(MATERIAL PROVIDED)
___

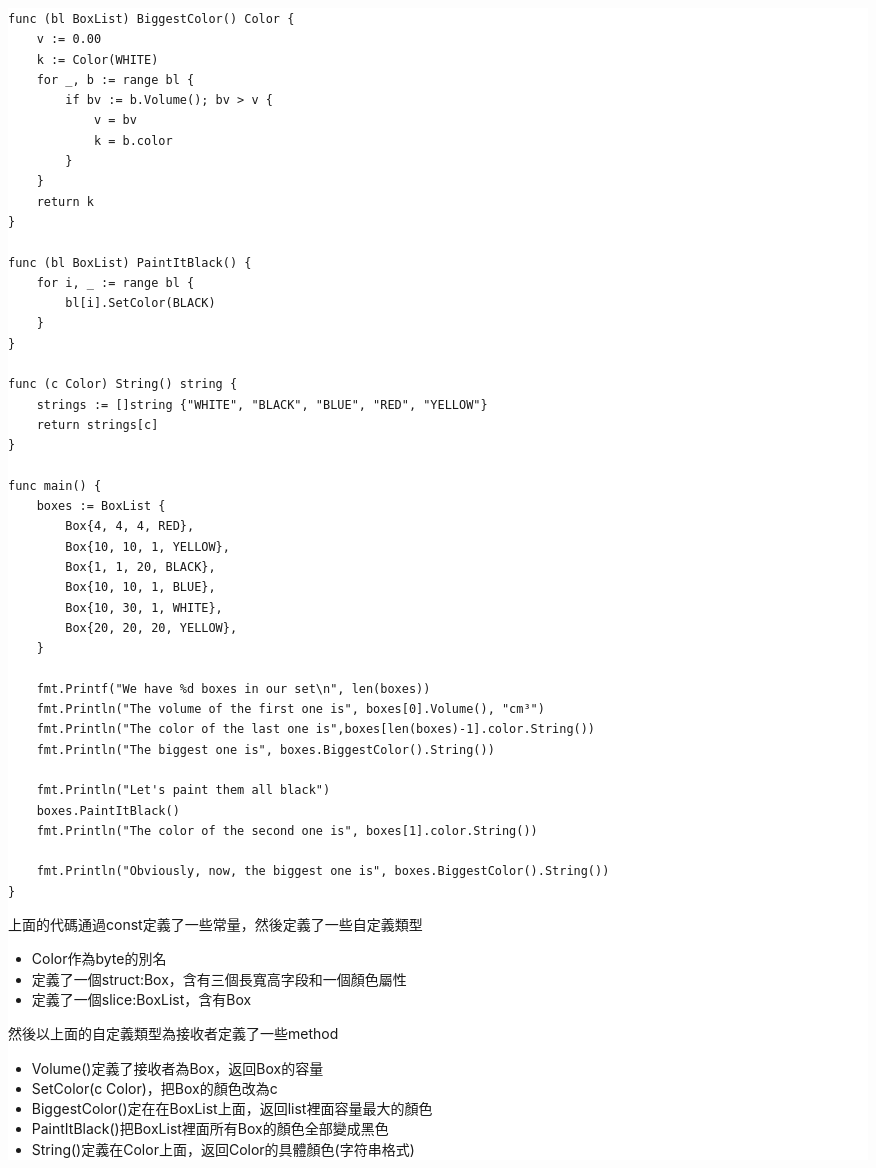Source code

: 	func (bl BoxList) BiggestColor() Color {
		v := 0.00
		k := Color(WHITE)
		for _, b := range bl {
			if bv := b.Volume(); bv > v {
				v = bv
				k = b.color
			}
		}
		return k
	}

	func (bl BoxList) PaintItBlack() {
		for i, _ := range bl {
			bl[i].SetColor(BLACK)
		}
	}

	func (c Color) String() string {
		strings := []string {"WHITE", "BLACK", "BLUE", "RED", "YELLOW"}
		return strings[c]
	}

	func main() {
		boxes := BoxList {
			Box{4, 4, 4, RED},
			Box{10, 10, 1, YELLOW},
			Box{1, 1, 20, BLACK},
			Box{10, 10, 1, BLUE},
			Box{10, 30, 1, WHITE},
			Box{20, 20, 20, YELLOW},
		}

		fmt.Printf("We have %d boxes in our set\n", len(boxes))
		fmt.Println("The volume of the first one is", boxes[0].Volume(), "cm³")
		fmt.Println("The color of the last one is",boxes[len(boxes)-1].color.String())
		fmt.Println("The biggest one is", boxes.BiggestColor().String())

		fmt.Println("Let's paint them all black")
		boxes.PaintItBlack()
		fmt.Println("The color of the second one is", boxes[1].color.String())

		fmt.Println("Obviously, now, the biggest one is", boxes.BiggestColor().String())
	}

上面的代碼通過const定義了一些常量，然後定義了一些自定義類型

- Color作為byte的別名
- 定義了一個struct:Box，含有三個長寬高字段和一個顏色屬性
- 定義了一個slice:BoxList，含有Box

然後以上面的自定義類型為接收者定義了一些method

- Volume()定義了接收者為Box，返回Box的容量
- SetColor(c Color)，把Box的顏色改為c
- BiggestColor()定在在BoxList上面，返回list裡面容量最大的顏色
- PaintItBlack()把BoxList裡面所有Box的顏色全部變成黑色
- String()定義在Color上面，返回Color的具體顏色(字符串格式)
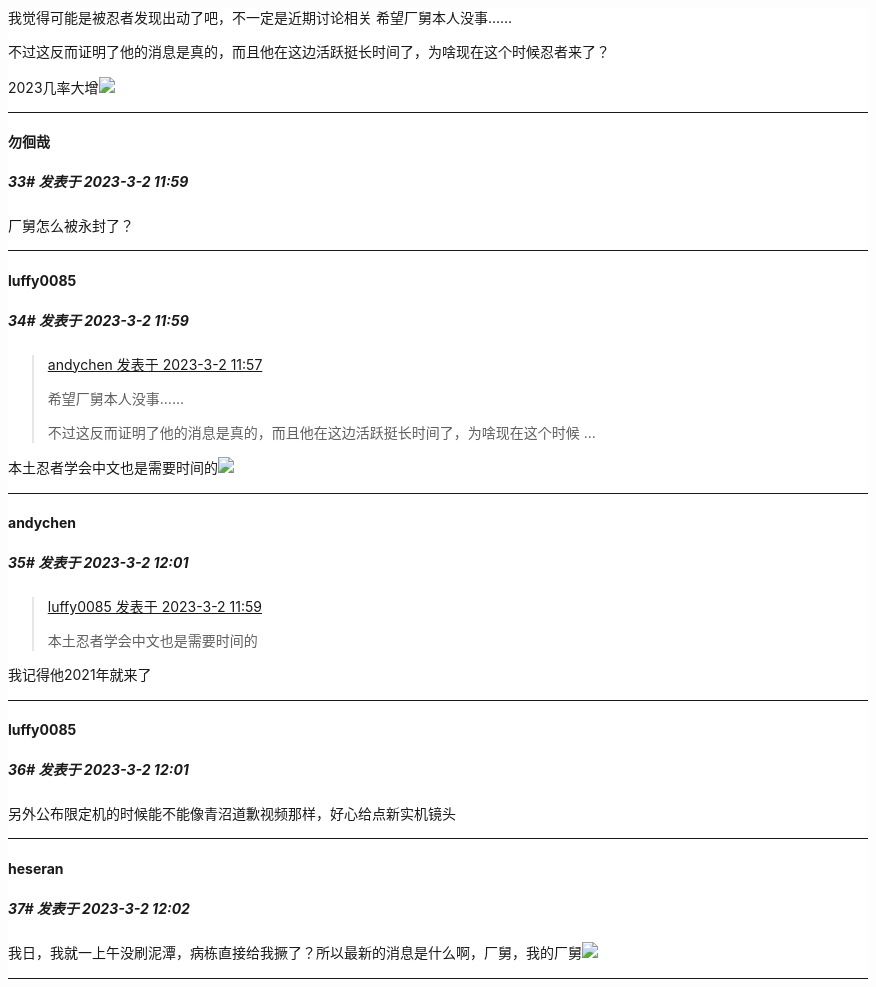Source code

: 我觉得可能是被忍者发现出动了吧，不一定是近期讨论相关</blockquote>
希望厂舅本人没事……

不过这反而证明了他的消息是真的，而且他在这边活跃挺长时间了，为啥现在这个时候忍者来了？

2023几率大增<img src="https://static.saraba1st.com/image/smiley/face2017/067.png" referrerpolicy="no-referrer">

*****

####  勿徊哉  
##### 33#       发表于 2023-3-2 11:59

厂舅怎么被永封了？

*****

####  luffy0085  
##### 34#       发表于 2023-3-2 11:59

<blockquote><a href="httphttps://bbs.saraba1st.com/2b/forum.php?mod=redirect&amp;goto=findpost&amp;pid=59937148&amp;ptid=2122099" target="_blank">andychen 发表于 2023-3-2 11:57</a>

希望厂舅本人没事……

不过这反而证明了他的消息是真的，而且他在这边活跃挺长时间了，为啥现在这个时候 ...</blockquote>
本土忍者学会中文也是需要时间的<img src="https://static.saraba1st.com/image/smiley/face2017/019.png" referrerpolicy="no-referrer">

*****

####  andychen  
##### 35#       发表于 2023-3-2 12:01

<blockquote><a href="httphttps://bbs.saraba1st.com/2b/forum.php?mod=redirect&amp;goto=findpost&amp;pid=59937185&amp;ptid=2122099" target="_blank">luffy0085 发表于 2023-3-2 11:59</a>

本土忍者学会中文也是需要时间的</blockquote>
我记得他2021年就来了

*****

####  luffy0085  
##### 36#       发表于 2023-3-2 12:01

另外公布限定机的时候能不能像青沼道歉视频那样，好心给点新实机镜头

*****

####  heseran  
##### 37#       发表于 2023-3-2 12:02

我日，我就一上午没刷泥潭，病栋直接给我撅了？所以最新的消息是什么啊，厂舅，我的厂舅<img src="https://static.saraba1st.com/image/smiley/face2017/136.png" referrerpolicy="no-referrer">

*****
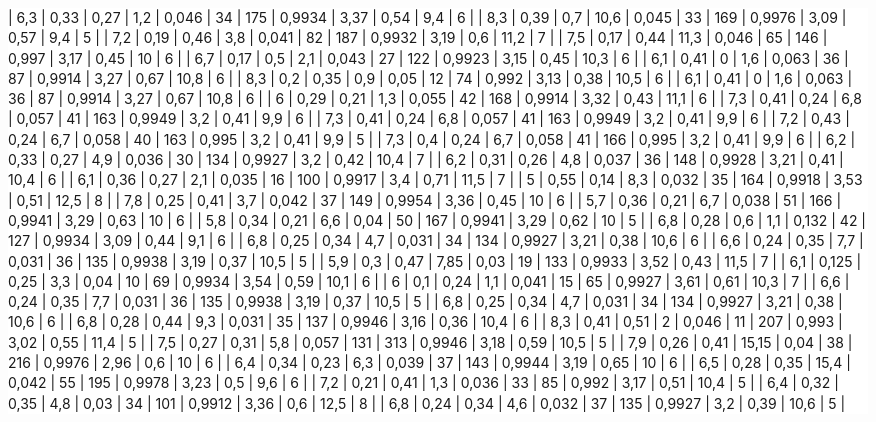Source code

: | 6,3 | 0,33 | 0,27 | 1,2 | 0,046 | 34 | 175 | 0,9934 | 3,37 | 0,54 | 9,4 | 6 |
| 8,3 | 0,39 | 0,7 | 10,6 | 0,045 | 33 | 169 | 0,9976 | 3,09 | 0,57 | 9,4 | 5 |
| 7,2 | 0,19 | 0,46 | 3,8 | 0,041 | 82 | 187 | 0,9932 | 3,19 | 0,6 | 11,2 | 7 |
| 7,5 | 0,17 | 0,44 | 11,3 | 0,046 | 65 | 146 | 0,997 | 3,17 | 0,45 | 10 | 6 |
| 6,7 | 0,17 | 0,5 | 2,1 | 0,043 | 27 | 122 | 0,9923 | 3,15 | 0,45 | 10,3 | 6 |
| 6,1 | 0,41 | 0 | 1,6 | 0,063 | 36 | 87 | 0,9914 | 3,27 | 0,67 | 10,8 | 6 |
| 8,3 | 0,2 | 0,35 | 0,9 | 0,05 | 12 | 74 | 0,992 | 3,13 | 0,38 | 10,5 | 6 |
| 6,1 | 0,41 | 0 | 1,6 | 0,063 | 36 | 87 | 0,9914 | 3,27 | 0,67 | 10,8 | 6 |
| 6 | 0,29 | 0,21 | 1,3 | 0,055 | 42 | 168 | 0,9914 | 3,32 | 0,43 | 11,1 | 6 |
| 7,3 | 0,41 | 0,24 | 6,8 | 0,057 | 41 | 163 | 0,9949 | 3,2 | 0,41 | 9,9 | 6 |
| 7,3 | 0,41 | 0,24 | 6,8 | 0,057 | 41 | 163 | 0,9949 | 3,2 | 0,41 | 9,9 | 6 |
| 7,2 | 0,43 | 0,24 | 6,7 | 0,058 | 40 | 163 | 0,995 | 3,2 | 0,41 | 9,9 | 5 |
| 7,3 | 0,4 | 0,24 | 6,7 | 0,058 | 41 | 166 | 0,995 | 3,2 | 0,41 | 9,9 | 6 |
| 6,2 | 0,33 | 0,27 | 4,9 | 0,036 | 30 | 134 | 0,9927 | 3,2 | 0,42 | 10,4 | 7 |
| 6,2 | 0,31 | 0,26 | 4,8 | 0,037 | 36 | 148 | 0,9928 | 3,21 | 0,41 | 10,4 | 6 |
| 6,1 | 0,36 | 0,27 | 2,1 | 0,035 | 16 | 100 | 0,9917 | 3,4 | 0,71 | 11,5 | 7 |
| 5 | 0,55 | 0,14 | 8,3 | 0,032 | 35 | 164 | 0,9918 | 3,53 | 0,51 | 12,5 | 8 |
| 7,8 | 0,25 | 0,41 | 3,7 | 0,042 | 37 | 149 | 0,9954 | 3,36 | 0,45 | 10 | 6 |
| 5,7 | 0,36 | 0,21 | 6,7 | 0,038 | 51 | 166 | 0,9941 | 3,29 | 0,63 | 10 | 6 |
| 5,8 | 0,34 | 0,21 | 6,6 | 0,04 | 50 | 167 | 0,9941 | 3,29 | 0,62 | 10 | 5 |
| 6,8 | 0,28 | 0,6 | 1,1 | 0,132 | 42 | 127 | 0,9934 | 3,09 | 0,44 | 9,1 | 6 |
| 6,8 | 0,25 | 0,34 | 4,7 | 0,031 | 34 | 134 | 0,9927 | 3,21 | 0,38 | 10,6 | 6 |
| 6,6 | 0,24 | 0,35 | 7,7 | 0,031 | 36 | 135 | 0,9938 | 3,19 | 0,37 | 10,5 | 5 |
| 5,9 | 0,3 | 0,47 | 7,85 | 0,03 | 19 | 133 | 0,9933 | 3,52 | 0,43 | 11,5 | 7 |
| 6,1 | 0,125 | 0,25 | 3,3 | 0,04 | 10 | 69 | 0,9934 | 3,54 | 0,59 | 10,1 | 6 |
| 6 | 0,1 | 0,24 | 1,1 | 0,041 | 15 | 65 | 0,9927 | 3,61 | 0,61 | 10,3 | 7 |
| 6,6 | 0,24 | 0,35 | 7,7 | 0,031 | 36 | 135 | 0,9938 | 3,19 | 0,37 | 10,5 | 5 |
| 6,8 | 0,25 | 0,34 | 4,7 | 0,031 | 34 | 134 | 0,9927 | 3,21 | 0,38 | 10,6 | 6 |
| 6,8 | 0,28 | 0,44 | 9,3 | 0,031 | 35 | 137 | 0,9946 | 3,16 | 0,36 | 10,4 | 6 |
| 8,3 | 0,41 | 0,51 | 2 | 0,046 | 11 | 207 | 0,993 | 3,02 | 0,55 | 11,4 | 5 |
| 7,5 | 0,27 | 0,31 | 5,8 | 0,057 | 131 | 313 | 0,9946 | 3,18 | 0,59 | 10,5 | 5 |
| 7,9 | 0,26 | 0,41 | 15,15 | 0,04 | 38 | 216 | 0,9976 | 2,96 | 0,6 | 10 | 6 |
| 6,4 | 0,34 | 0,23 | 6,3 | 0,039 | 37 | 143 | 0,9944 | 3,19 | 0,65 | 10 | 6 |
| 6,5 | 0,28 | 0,35 | 15,4 | 0,042 | 55 | 195 | 0,9978 | 3,23 | 0,5 | 9,6 | 6 |
| 7,2 | 0,21 | 0,41 | 1,3 | 0,036 | 33 | 85 | 0,992 | 3,17 | 0,51 | 10,4 | 5 |
| 6,4 | 0,32 | 0,35 | 4,8 | 0,03 | 34 | 101 | 0,9912 | 3,36 | 0,6 | 12,5 | 8 |
| 6,8 | 0,24 | 0,34 | 4,6 | 0,032 | 37 | 135 | 0,9927 | 3,2 | 0,39 | 10,6 | 5 |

___

Which part of the entries opens with the line containing "- Color作為byte的別名" and closes with the line containing "不过这反而证明了他的消息是真的，而且他在这边活跃挺长时间了，为啥现在这个时候 ...</blockquote>"? Output that part exactly, ends included, pictures excluded.

- Color作為byte的別名
- 定義了一個struct:Box，含有三個長寬高字段和一個顏色屬性
- 定義了一個slice:BoxList，含有Box

然後以上面的自定義類型為接收者定義了一些method

- Volume()定義了接收者為Box，返回Box的容量
- SetColor(c Color)，把Box的顏色改為c
- BiggestColor()定在在BoxList上面，返回list裡面容量最大的顏色
- PaintItBlack()把BoxList裡面所有Box的顏色全部變成黑色
- String()定義在Color上面，返回Color的具體顏色(字符串格式)
Source code

: 我觉得可能是被忍者发现出动了吧，不一定是近期讨论相关</blockquote>
希望厂舅本人没事……

不过这反而证明了他的消息是真的，而且他在这边活跃挺长时间了，为啥现在这个时候忍者来了？

2023几率大增<img src="https://static.saraba1st.com/image/smiley/face2017/067.png" referrerpolicy="no-referrer">

*****

####  勿徊哉  
##### 33#       发表于 2023-3-2 11:59

厂舅怎么被永封了？

*****

####  luffy0085  
##### 34#       发表于 2023-3-2 11:59

<blockquote><a href="httphttps://bbs.saraba1st.com/2b/forum.php?mod=redirect&amp;goto=findpost&amp;pid=59937148&amp;ptid=2122099" target="_blank">andychen 发表于 2023-3-2 11:57</a>

希望厂舅本人没事……

不过这反而证明了他的消息是真的，而且他在这边活跃挺长时间了，为啥现在这个时候 ...</blockquote>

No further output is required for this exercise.